We all know mechanics and repair shops get a bad rap because of some unscrupulous individuals out there. These days, your average repair shop charges around $135- $200 per hour for labor alone depending on location and you have to drive to them. Dealerships and specialty shops can charge as high as $250 per labor hour. Lucky for you, I am very fair and I will treat you the way I would want to be treated. You won’t be overcharged and will get the truth about your vehicle’s issues and what it would take to fix it. In the end, I simply want a fair exchange of pay for my services.

Here is the simple truth… in order to stay in business, I need to be compensated for my time like anyone else. I have to load gear into my 8-cylinder work vehicle and take the time drive to out to your vehicle. As high as gas prices and cost of living are, the service calls that I make must absolutely be worth the trip out to see you. Given the aforementioned, below is a very basic rundown of my flat and hourly rates.

My Standard Fees:

I charge on a case by case basis. I make a lot of exceptions and do a lot for my customers. The ones that have worked with me in the past all know this. Although the following are my fees, I assess the situation and make executive decisions according to the circumstances presented to me. I give a lot of discounts and free time, so don’t be afraid of my rates and fees. I am a human first and a mechanic second.

CHAT WITH ME (FREE): I will chat with you about your vehicle’s issues on the phone, text or via email, no charge.

TRIP CHARGE – I drive to your location and initial diagnostics: There is an $100 flat rate visitation fee on weekdays and $120 on weekends just for me driving to your location and helping you. This will cover my travel time, gas, wear and tear, insurance, paying myself and load up time (I have to determine what to bring because I have too many tools).

Diagnostics and checking things out: ideally, I will only charge the visitation fee for attempting to diagnose and narrow down the cause(s) of your vehicle’s problem(s)–this is good for one hour of my time. Sometimes if the diagnostics require more than an hour of exploratory work, I will discuss this with you and we can go from there.

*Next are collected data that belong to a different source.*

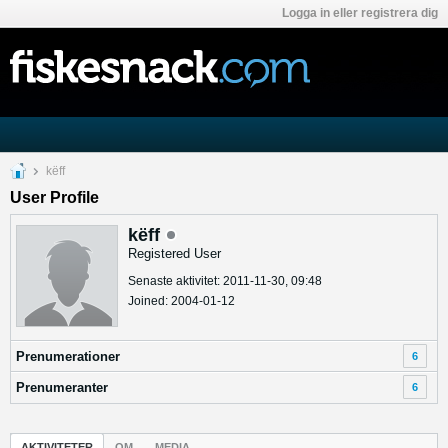
Logga in eller registrera dig
këff
User Profile
këff
Registered User
Senaste aktivitet: 2011-11-30, 09:48
Joined: 2004-01-12
Prenumerationer
6
Prenumeranter
6
AKTIVITETER
OM
MEDIA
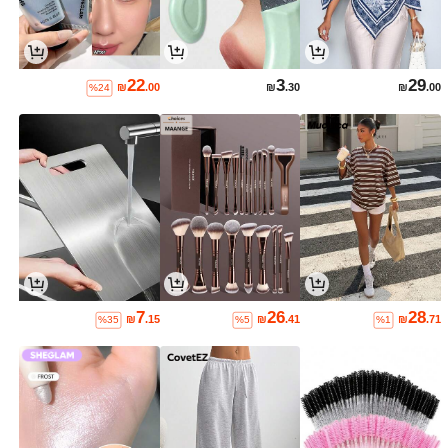
22
3
29
₪
.00
₪
.30
₪
.00
%24
7
26
28
₪
.15
₪
.41
₪
.71
%35
%5
%1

Most mechanics try to figure out problems through diagnostic equipment, basic visual/acoustical inspection, or just tinkering with things in order to see something obvious. Sometimes though, things like access becomes a hindrance: engine shrouds/cowls, belts, hoses, intakes, brackets, cross members, enclosures, wiring harnesses, covers and other components have to be removed in order to inspect things more closely and precisely–this is where extra exploratory time comes into play. Not to mention if one wire is chewed through by a mouse and it is buried deep in huge wiring jungle, this could take a while to locate and figure out–every mechanic hates the one broken wire thing because it will drive you nuts just trying to find it! These are very real potential scenarios. I will discuss options you if we should cross that bridge.

HOURLY RATE: My rate is $100 per hour on weekdays; $120 per hour on weekends. These rates encompass all work performed on your vehicle whether it is a battery replacement, timing belt job or water pump replacement. I will need your approval before any repairs commence.

DRIVING TO PARTS STORES: If the parts store(s) is more than a couple of miles from your vehicle, then I must add additional fees for the distance/gas usage.

Revisit after parts arrive: Unfortunately, if your vehicle needs parts and I have to come back at a later time/day once the parts arrive, then I will have to bill another trip charge (but usually reduced unless you are far away from my home base of Rimrock). No matter what, I will discuss this with you and usually we can come to terms on the total price of everything. My customers are generally happy with what I charge since they are working at a discount to begin with when compared to a physical shop or dealership.

Repeat customers and even if we become friends: I make lots of friends out there. Once we have rapport and establish a good customer/mechanic relationship and you bring me all of your work, I DEFINITELY give discounts for stuff (even free sometimes). I am a good guy and do not take advantage of people–take that to the bank. You will never know this unless you hire me for all of your vehicle work; so… get on board and make me your go-to mechanic!

Auto Parts and Payment Policies

PARTS: I don’t stock any parts. I don’t work on a credit system with customers and I generally will not pre-purchase any parts with my own money unless we have some repair history together. All parts must be paid for upfront by the customer. Here are the current options:

1) Hand me the cash and I can run down to the local parts store and pick up the part.

2) You can pay me via Paypal or Zelle and I will acquire the parts through online or in-person vendors.

3) I can give you the list of the necessary parts and you can purchase them from the vendors online (usually that means Amazon.com or maybe RockAuto.com) and you would then let me know when the parts arrive.

4) With parts list in hand, you could walk into the nearest local parts supplier like O’Reilly’s, Autozone or NAPA and purchase your own parts.

PAYMENT METHODS

Currently, I accept the following methods:

  • CASH
  • PAYPAL
  • ZELLE
  • BARTER: If something is worth trading work for, I might be interested. Even a vehicle that doesn’t run might be a good trade to pay for your repair on the vehicle that I am working on. You never know what I might say, so ask.